Nel 1917, per ragioni di convenienza e denaro, sposò una giovane donna di origine ebrea, Colette Jeramec, sorella di una compagna di scuola. Dopo essere diventato un fascista e un antisemita, Drieu ha affermato che a causa delle origini ebraiche di sua moglie il matrimonio non era mai stato consumato. Più in generale, questo primo matrimonio ha segnato l'inizio di un complicato rapporto con le donne. Il suo secondo matrimonio, nel 1927, ebbe poco più successo. Drieu era un amante misogino delle donne, per così dire. Matrimoni, relazioni amorose e avventure finivano quasi invariabilmente - o addirittura cominciavano - come fiaschi, anche se gli piaceva spacciarsi per un seduttore dissoluto (Uomo coperto di donne [1925; Un uomo sepolto tra le donne]).

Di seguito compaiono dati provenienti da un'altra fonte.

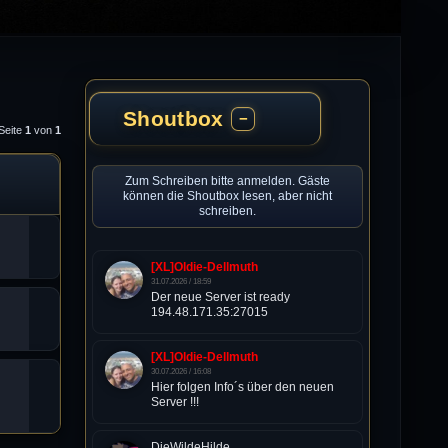
Shoutbox
−
Seite
1
von
1
Zum Schreiben bitte anmelden. Gäste
können die Shoutbox lesen, aber nicht
schreiben.
[XL]Oldie-Dellmuth
31.07.2026 / 18:59
Der neue Server ist ready
194.48.171.35:27015
[XL]Oldie-Dellmuth
30.07.2026 / 16:08
Hier folgen Info´s über den neuen
Server !!!
DieWildeHilde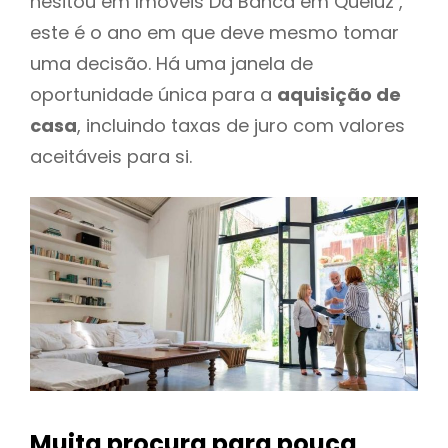
hesitou em Imoveis Da Banca em Queluz ,
este é o ano em que deve mesmo tomar
uma decisão. Há uma janela de
oportunidade única para a
aquisição de
casa
, incluindo taxas de juro com valores
aceitáveis para si.
Muita procura para pouca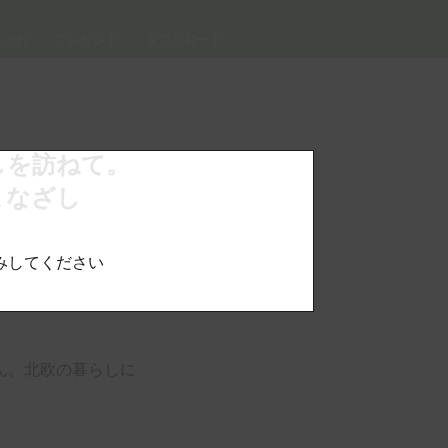
しゃれ
プレゼント
ダウンロード
しを訪ねて。
まなざし
みしてください
ん。北欧の暮らしに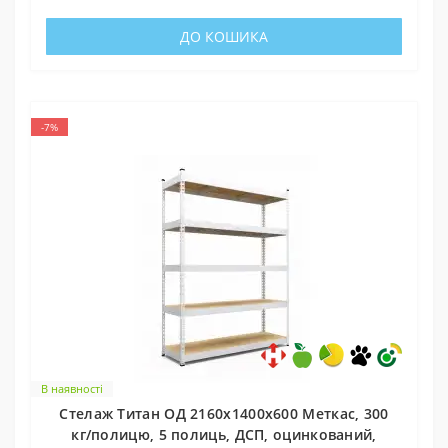
ДО КОШИКА
-7%
В наявності
Стелаж Титан ОД 2160х1400х600 Меткас, 300
кг/полицю, 5 полиць, ДСП, оцинкований,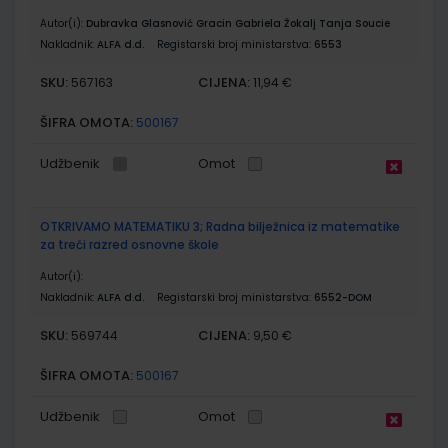
Autor(i):
Dubravka Glasnović Gracin Gabriela Žokalj Tanja Soucie
Nakladnik:
ALFA d.d.
Registarski broj ministarstva:
6553
SKU:
CIJENA:
567163
11,94 €
ŠIFRA OMOTA:
500167
Udžbenik
Omot
OTKRIVAMO MATEMATIKU 3; Radna bilježnica iz matematike
za treći razred osnovne škole
Autor(i):
Nakladnik:
ALFA d.d.
Registarski broj ministarstva:
6552-DOM
SKU:
CIJENA:
569744
9,50 €
ŠIFRA OMOTA:
500167
Udžbenik
Omot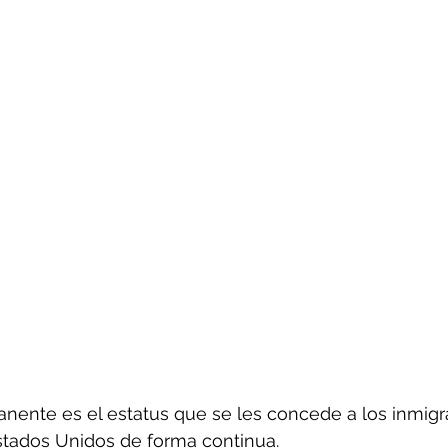
nente es el estatus que se les concede a los inmigr
 Estados Unidos de forma continua.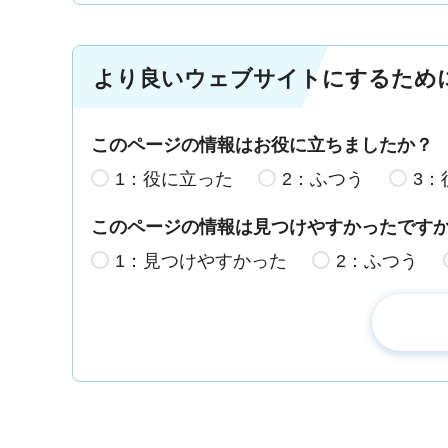
より良いウェブサイトにするため
このページの情報はお役に立ちましたか？
1：役に立った
2：ふつう
3：
このページの情報は見つけやすかったです
1：見つけやすかった
2：ふつう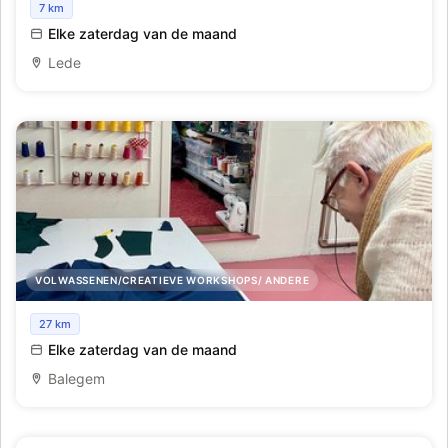
Vul je knuffelbeer of squishie
7 km
Elke zaterdag van de maand
Lede
VOLWASSENEN/CREATIEVE WORKSHOPS/ ANDERE
Vrije naailessen
27 km
Elke zaterdag van de maand
Balegem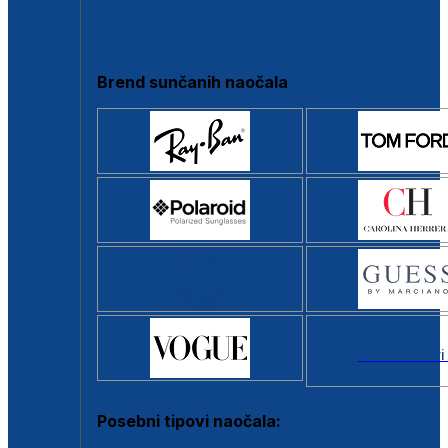
Clip-on
Poluokvir
Brend sunčanih naočala
Svi brendovi
Posebni tipovi naočala: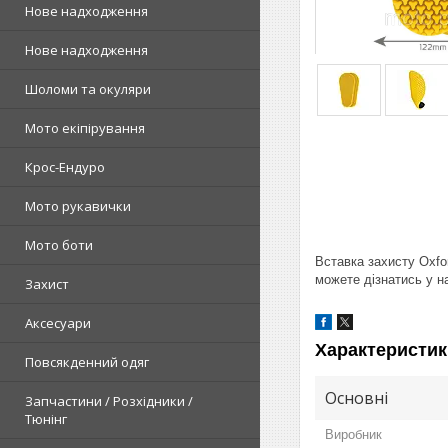
Нове надходження
Нове надходження
Шоломи та окуляри
Мото екіпірування
Крос-Ендуро
Мото рукавички
Мото боти
Вставка захисту Oxfor
можете дізнатись у н
Захист
Аксесуари
Характеристик
Повсякденний одяг
Основні
Запчастини / Розхідники /
Тюнінг
Виробник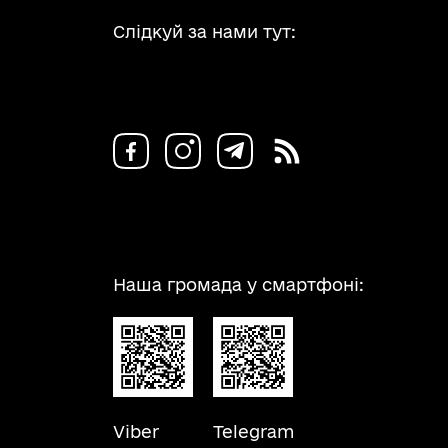
Слідкуй за нами тут:
Наша громада у смартфоні:
Viber
Telegram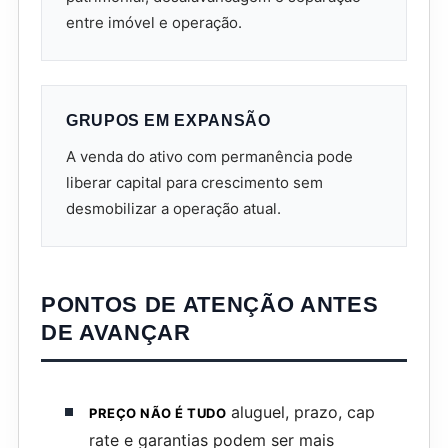
entre imóvel e operação.
GRUPOS EM EXPANSÃO
A venda do ativo com permanência pode
liberar capital para crescimento sem
desmobilizar a operação atual.
PONTOS DE ATENÇÃO ANTES
DE AVANÇAR
aluguel, prazo, cap
PREÇO NÃO É TUDO
rate e garantias podem ser mais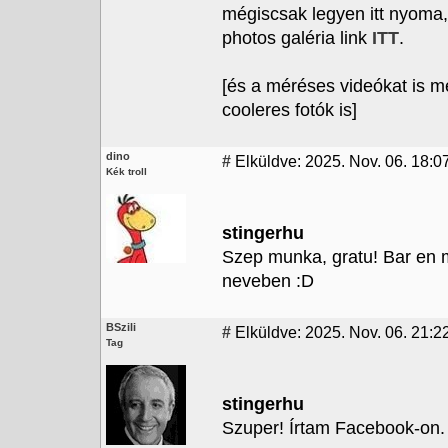
mégiscsak legyen itt nyoma,
photos galéria link
ITT
.
[és a méréses videókat is m
cooleres fotók is]
dino
#
Elküldve: 2025. Nov. 06. 18:0
Kék troll
stingerhu
Szep munka, gratu! Bar en 
neveben :D
BSzili
#
Elküldve: 2025. Nov. 06. 21:2
Tag
stingerhu
Szuper! Írtam Facebook-on.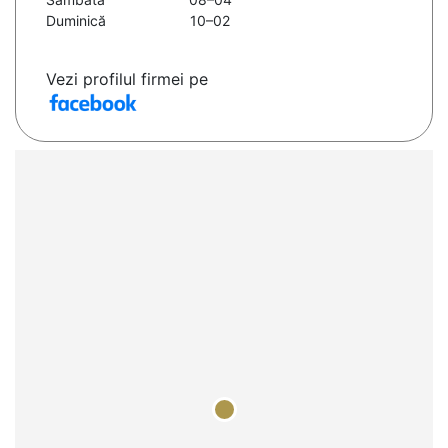
Duminică
10–02
Vezi profilul firmei pe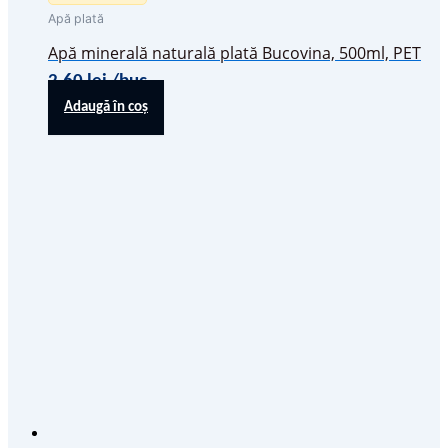
Apă plată
Apă minerală naturală plată Bucovina, 500ml, PET
2,60
lei
/buc
Adaugă în coș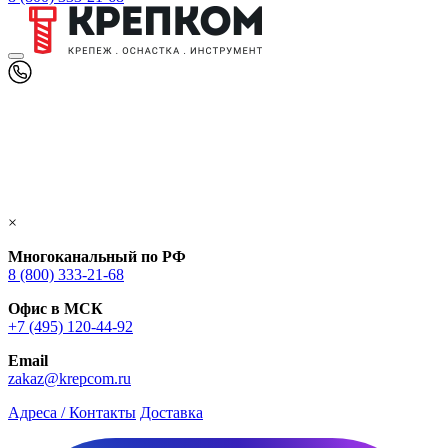
×
Многоканальный по РФ
8 (800) 333‑21-68
Офис в МСК
+7 (495) 120-44-92
Email
zakaz@krepcom.ru
Адреса / Контакты
Доставка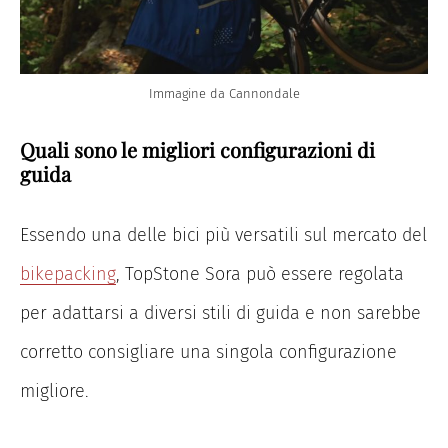
Immagine da Cannondale
Quali sono le migliori configurazioni di
guida
Essendo una delle bici più versatili sul mercato del
bikepacking
, TopStone Sora può essere regolata
per adattarsi a diversi stili di guida e non sarebbe
corretto consigliare una singola configurazione
migliore.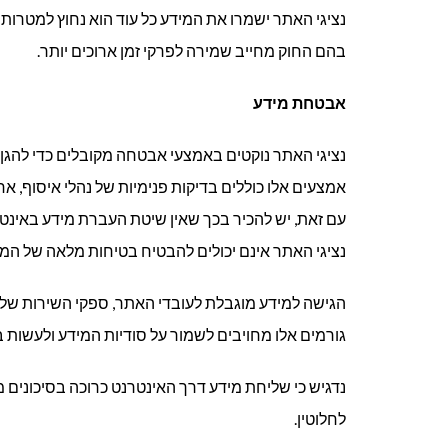
נציגי האתר ישמרו את המידע כל עוד הוא נחוץ למטרות
בהם החוק מחייב שמירה לפרקי זמן ארוכים יותר.
אבטחת מידע
נציגי האתר נוקטים באמצעי אבטחה מקובלים כדי להגן 
אמצעים אלו כוללים בדיקות פנימיות של נהלי איסוף, א
עם זאת, יש להכיר בכך שאין שיטת העברת מידע באינט
נציגי האתר אינם יכולים להבטיח בטיחות מלאה של המי
הגישה למידע מוגבלת לעובדי האתר, ספקי השירות שלה
גורמים אלו מחויבים לשמור על סודיות המידע ולעשות 
נדגיש כי שליחת מידע דרך האינטרנט כרוכה בסיכונים מו
לחלוטין.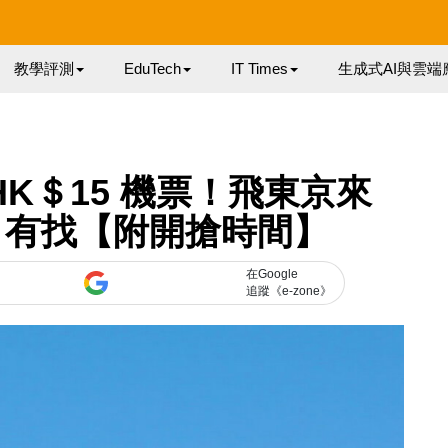
教學評測
EduTech
IT Times
生成式AI與雲端
年推 HK＄15 機票！飛東京來
0 有找【附開搶時間】
在Google
追蹤《e-zone》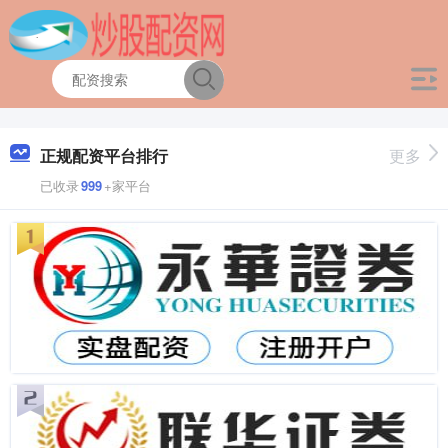
正规配资平台排行
更多
已收录
999
+家平台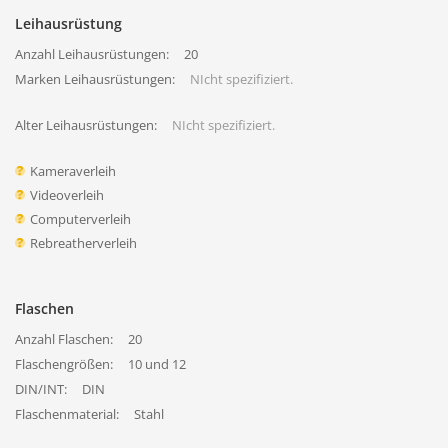
Leihausrüstung
Anzahl Leihausrüstungen:
20
Marken Leihausrüstungen:
NIcht spezifiziert.
Alter Leihausrüstungen:
NIcht spezifiziert.
Kameraverleih
Videoverleih
Computerverleih
Rebreatherverleih
Flaschen
Anzahl Flaschen:
20
Flaschengrößen:
10 und 12
DIN/INT:
DIN
Flaschenmaterial:
Stahl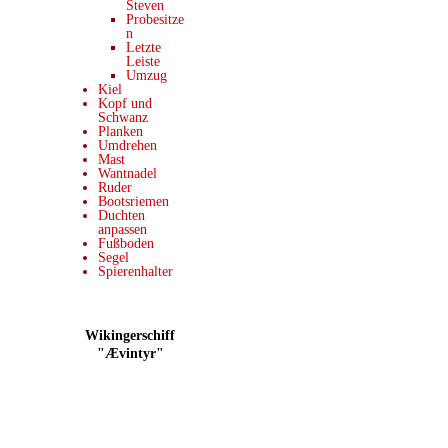
Steven
Probesitze
n
Letzte
Leiste
Umzug
Kiel
Kopf und
Schwanz
Planken
Umdrehen
Mast
Wantnadel
Ruder
Bootsriemen
Duchten
anpassen
Fußboden
Segel
Spierenhalter
Wikingerschiff
"Ævintyr"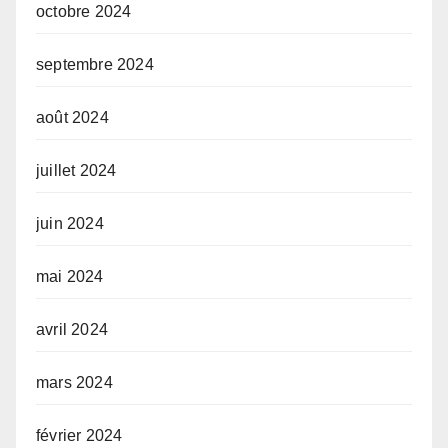
octobre 2024
septembre 2024
août 2024
juillet 2024
juin 2024
mai 2024
avril 2024
mars 2024
février 2024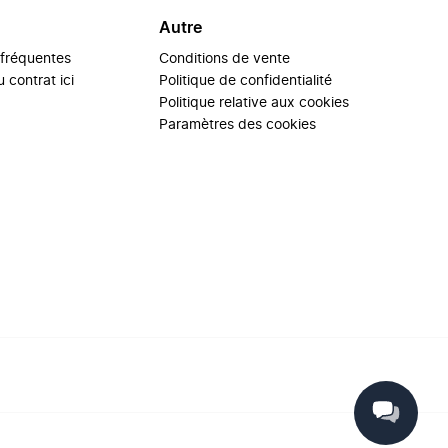
Autre
 fréquentes
Conditions de vente
 contrat ici
Politique de confidentialité
Politique relative aux cookies
Paramètres des cookies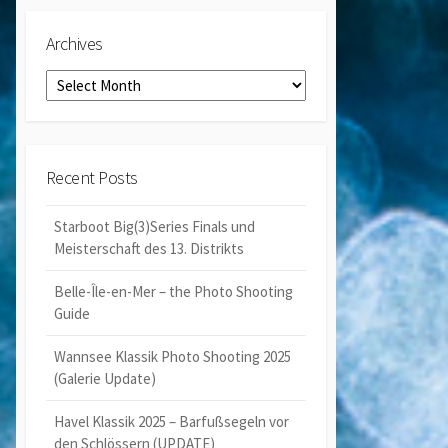
Archives
Archives
Recent Posts
Starboot Big(3)Series Finals und
Meisterschaft des 13. Distrikts
Belle-Île-en-Mer – the Photo Shooting
Guide
Wannsee Klassik Photo Shooting 2025
(Galerie Update)
Havel Klassik 2025 – Barfußsegeln vor
den Schlössern (UPDATE)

Dal dopoguerra fino all'inizio degli anni '1930, Drieu ha stretto amicizie e poi ha litigato con membri dell'élite letteraria parigina: ha contato André Malraux (1901-1976), Emmanuel Berl (1892-1976), Louis Aragon (1897-1982) , Jean Paulhan (1884–1968) e altri tra i suoi amici, almeno per un po '. Le sue capacità sociali e la reputazione, insieme ai suoi rapporti con Otto Abetz (1903-1958), ambasciatore di Hitler a Parigi, gli hanno permesso di assumere la direzione del prestigioso Francese Nouvelle Revue (NRF) durante la guerra e trasformarlo in una vetrina per il collaborazionismo letterario, cercando di mantenere in esso una parvenza di qualità. Nel frattempo, questo amante della teoria si era convertito al fascismo antisemita in cui si presentava Socialismo fascista (1934, socialismo fascista). In precedenza aveva attraversato fasi di nietzscheanismo, maurrasismo, nazionalismo, europeismo e anticonformismo, ed era stato tentato dal dadaismo e dal surrealismo. Cercò altri intellettuali fascisti, come Ernst von Salomon (1902–1972), e intraprese la carriera di giornalista militante per vari organi dell'estrema destra. Nel 1936 aderì al Parti populaire français (PPF; Partito del popolo francese), il partito fascista di Jacques Doriot (1898-1945), con il quale litigò due anni dopo, riconciliandosi poi nel 1942. Nel frattempo, nel 1940 aveva scelto la collaborazione fuori di convinzione mentre altri lo hanno fatto per opportunismo. Acconsentì quindi senza esitazione a rappresentare la Francia intellettuale nei congressi letterari nazisti in Germania.

Nel 1943 la sua vita fu nuovamente segnata dal fallimento quando decise di piegare il NRF, che era solo l'ombra di quello che era stato una volta. All'avvicinarsi della sconfitta, sopraffatto dal disgusto, questo scrittore che aveva amato dipingere il suo fascino per la morte e le sue tendenze suicide si suicidò il 15 marzo 1945.